Animal, Pet, Fishing, Dog, Horse, Bird, Plant, Cat, Farm, Garden, Nature, Tree, Wildlife, Chicken

Category Mapping

Classes are encoded as integer labels for training:
{
  "Animation": 0,
  "Flat_Content": 1,
  "Gaming": 2,
  "Natural_Content": 3
}

Dataset Split

SplitProportionPurpose
Train70%Model training with augmentation
Validation20%Hyperparameter tuning and early stopping
Test10%Final evaluation and TTA

Directory Structure

After preprocessing, the data directory follows this layout:
data/processed/
├── train/
│   ├── Animation/
│   │   ├── Cartoon/
│   │   │   └── processed_data.pt
│   │   └── Naruto/
│   │       └── processed_data.pt
│   ├── Flat_Content/
│   ├── Gaming/
│   └── Natural_Content/
├── val/
│   ├── Animation/
│   ├── Flat_Content/
│   ├── Gaming/
│   └── Natural_Content/
└── test/
    ├── Animation/
    ├── Flat_Content/
    ├── Gaming/
    └── Natural_Content/
Each processed_data.pt file is a PyTorch serialized dictionary containing the preprocessed video tensor stack, integer labels, filenames, and a per-subcategory category mapping.

Class Imbalance Handling

The dataset has unequal sample counts across categories. The training dataloader uses WeightedRandomSampler to ensure each class is seen proportionally during training.

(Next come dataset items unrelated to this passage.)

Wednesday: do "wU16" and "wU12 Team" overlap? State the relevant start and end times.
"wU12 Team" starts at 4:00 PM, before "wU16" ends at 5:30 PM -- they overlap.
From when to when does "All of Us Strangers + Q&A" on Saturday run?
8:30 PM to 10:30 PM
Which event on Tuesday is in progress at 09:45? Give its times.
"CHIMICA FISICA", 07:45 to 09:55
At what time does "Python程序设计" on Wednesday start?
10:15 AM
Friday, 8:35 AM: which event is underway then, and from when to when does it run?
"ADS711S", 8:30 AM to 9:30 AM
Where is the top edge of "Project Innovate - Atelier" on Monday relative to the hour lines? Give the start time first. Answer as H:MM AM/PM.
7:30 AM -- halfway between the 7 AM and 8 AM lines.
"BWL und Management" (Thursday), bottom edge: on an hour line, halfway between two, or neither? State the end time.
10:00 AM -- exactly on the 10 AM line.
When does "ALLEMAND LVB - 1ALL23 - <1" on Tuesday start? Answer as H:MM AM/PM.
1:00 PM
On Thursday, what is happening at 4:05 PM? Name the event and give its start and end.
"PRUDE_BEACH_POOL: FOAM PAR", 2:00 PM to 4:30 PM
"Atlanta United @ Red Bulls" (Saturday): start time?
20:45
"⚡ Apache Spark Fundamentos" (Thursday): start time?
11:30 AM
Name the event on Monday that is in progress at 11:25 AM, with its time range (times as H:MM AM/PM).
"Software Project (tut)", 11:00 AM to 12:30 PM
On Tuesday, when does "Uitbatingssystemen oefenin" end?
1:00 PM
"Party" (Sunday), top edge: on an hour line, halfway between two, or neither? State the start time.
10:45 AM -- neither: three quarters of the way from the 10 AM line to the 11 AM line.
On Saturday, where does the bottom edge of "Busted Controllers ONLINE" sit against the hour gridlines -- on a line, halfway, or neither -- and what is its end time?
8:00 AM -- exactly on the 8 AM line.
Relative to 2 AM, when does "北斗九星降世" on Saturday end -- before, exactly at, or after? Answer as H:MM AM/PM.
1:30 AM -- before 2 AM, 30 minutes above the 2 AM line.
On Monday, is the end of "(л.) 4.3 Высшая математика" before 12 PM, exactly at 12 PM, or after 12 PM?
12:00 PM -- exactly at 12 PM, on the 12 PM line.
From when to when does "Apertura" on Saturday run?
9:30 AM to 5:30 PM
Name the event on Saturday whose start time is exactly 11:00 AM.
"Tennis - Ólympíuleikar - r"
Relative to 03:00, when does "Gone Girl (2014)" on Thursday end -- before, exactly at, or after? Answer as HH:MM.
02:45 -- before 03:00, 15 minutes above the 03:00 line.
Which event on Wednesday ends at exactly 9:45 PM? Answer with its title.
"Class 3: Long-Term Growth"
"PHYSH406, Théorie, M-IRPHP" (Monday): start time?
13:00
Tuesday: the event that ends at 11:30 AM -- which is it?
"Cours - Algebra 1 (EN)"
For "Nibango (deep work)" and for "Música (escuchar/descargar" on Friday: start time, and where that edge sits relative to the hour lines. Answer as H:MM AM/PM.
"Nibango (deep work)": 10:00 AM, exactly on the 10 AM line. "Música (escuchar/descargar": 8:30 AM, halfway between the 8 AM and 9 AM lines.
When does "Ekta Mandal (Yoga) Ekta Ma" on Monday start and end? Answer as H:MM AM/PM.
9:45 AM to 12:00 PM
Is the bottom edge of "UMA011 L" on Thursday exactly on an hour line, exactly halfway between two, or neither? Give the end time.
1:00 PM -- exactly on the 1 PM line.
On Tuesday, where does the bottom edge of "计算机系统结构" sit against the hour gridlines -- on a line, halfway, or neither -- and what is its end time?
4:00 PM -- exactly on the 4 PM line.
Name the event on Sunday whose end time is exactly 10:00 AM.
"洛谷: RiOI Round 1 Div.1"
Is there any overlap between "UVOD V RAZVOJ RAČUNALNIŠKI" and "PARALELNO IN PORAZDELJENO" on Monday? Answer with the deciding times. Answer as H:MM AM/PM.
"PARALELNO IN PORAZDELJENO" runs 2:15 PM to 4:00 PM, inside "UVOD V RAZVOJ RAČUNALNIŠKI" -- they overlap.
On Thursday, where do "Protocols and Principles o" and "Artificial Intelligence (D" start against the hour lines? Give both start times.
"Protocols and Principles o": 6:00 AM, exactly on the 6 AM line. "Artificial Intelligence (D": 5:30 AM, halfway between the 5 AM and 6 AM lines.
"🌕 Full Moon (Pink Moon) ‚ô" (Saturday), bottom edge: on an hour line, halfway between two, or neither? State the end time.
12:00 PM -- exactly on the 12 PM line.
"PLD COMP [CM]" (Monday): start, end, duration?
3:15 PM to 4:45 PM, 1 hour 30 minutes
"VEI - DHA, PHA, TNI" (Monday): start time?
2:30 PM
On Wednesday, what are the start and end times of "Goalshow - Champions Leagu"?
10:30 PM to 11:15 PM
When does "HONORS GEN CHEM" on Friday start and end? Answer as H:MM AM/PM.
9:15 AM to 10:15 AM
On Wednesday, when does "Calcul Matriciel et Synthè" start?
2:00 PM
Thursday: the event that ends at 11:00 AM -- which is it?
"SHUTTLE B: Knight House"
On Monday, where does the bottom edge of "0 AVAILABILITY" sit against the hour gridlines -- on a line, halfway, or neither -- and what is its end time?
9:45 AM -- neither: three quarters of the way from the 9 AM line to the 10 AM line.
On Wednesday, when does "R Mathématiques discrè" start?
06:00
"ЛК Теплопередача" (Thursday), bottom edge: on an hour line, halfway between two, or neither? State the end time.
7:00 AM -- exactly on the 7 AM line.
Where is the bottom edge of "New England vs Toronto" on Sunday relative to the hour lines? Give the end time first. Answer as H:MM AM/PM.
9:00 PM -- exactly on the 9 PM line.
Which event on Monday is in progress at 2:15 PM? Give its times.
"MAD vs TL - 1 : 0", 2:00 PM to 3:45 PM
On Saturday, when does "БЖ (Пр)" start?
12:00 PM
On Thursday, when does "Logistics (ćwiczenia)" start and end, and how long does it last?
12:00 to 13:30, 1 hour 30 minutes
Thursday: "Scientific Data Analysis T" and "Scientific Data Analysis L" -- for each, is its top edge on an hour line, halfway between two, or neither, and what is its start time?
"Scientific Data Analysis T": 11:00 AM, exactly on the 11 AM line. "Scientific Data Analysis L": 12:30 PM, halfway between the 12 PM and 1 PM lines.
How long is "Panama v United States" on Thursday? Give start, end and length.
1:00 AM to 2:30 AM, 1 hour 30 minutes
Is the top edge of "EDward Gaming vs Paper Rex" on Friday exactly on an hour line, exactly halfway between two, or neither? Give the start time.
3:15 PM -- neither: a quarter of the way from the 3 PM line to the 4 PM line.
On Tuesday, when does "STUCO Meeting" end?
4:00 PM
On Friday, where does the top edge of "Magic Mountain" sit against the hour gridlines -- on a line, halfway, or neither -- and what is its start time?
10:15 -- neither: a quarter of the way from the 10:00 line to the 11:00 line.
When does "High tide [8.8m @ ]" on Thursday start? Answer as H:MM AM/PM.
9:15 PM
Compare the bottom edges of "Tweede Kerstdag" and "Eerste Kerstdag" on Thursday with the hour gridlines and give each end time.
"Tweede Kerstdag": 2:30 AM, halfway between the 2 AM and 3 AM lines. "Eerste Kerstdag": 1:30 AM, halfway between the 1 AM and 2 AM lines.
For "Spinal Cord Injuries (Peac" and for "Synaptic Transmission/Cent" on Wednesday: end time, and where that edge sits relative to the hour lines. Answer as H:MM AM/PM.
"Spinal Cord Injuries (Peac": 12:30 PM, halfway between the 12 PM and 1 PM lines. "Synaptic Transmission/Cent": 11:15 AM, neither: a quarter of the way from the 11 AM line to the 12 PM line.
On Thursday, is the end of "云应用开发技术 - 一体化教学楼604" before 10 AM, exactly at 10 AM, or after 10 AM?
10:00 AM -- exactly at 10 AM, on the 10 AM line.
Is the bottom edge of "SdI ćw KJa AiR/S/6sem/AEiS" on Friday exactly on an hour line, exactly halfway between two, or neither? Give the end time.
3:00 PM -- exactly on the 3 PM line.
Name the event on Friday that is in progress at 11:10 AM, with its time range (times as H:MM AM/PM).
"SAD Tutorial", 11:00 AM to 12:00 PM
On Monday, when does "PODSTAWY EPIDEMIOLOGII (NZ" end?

Class weights are computed per-video in EnhancedPreExtractedFeaturesDataset._compute_class_weights() and clipped to the range [0.5, 10.0] to avoid extreme oversampling:
def _compute_class_weights(self):
    num_classes = len(self.class_counts)
    total_samples = len(self.labels)

    weights = []
    for class_id in range(num_classes):
        if class_id in self.class_counts:
            weight = total_samples / (num_classes * self.class_counts[class_id])
            weight = min(max(weight, 0.5), 10.0)
        else:
            weight = 1.0
        weights.append(weight)

    return torch.FloatTensor(weights)
The sampler is then constructed using per-sample weights derived from the class weights:
sample_weights = train_dataset.get_sample_weights()
sampler = WeightedRandomSampler(
    weights=sample_weights,
    num_samples=len(train_dataset),
    replacement=True
)
The FocalLoss used during training also accepts per-class alpha weights, providing a second layer of imbalance correction at the loss level. See Optimization for details.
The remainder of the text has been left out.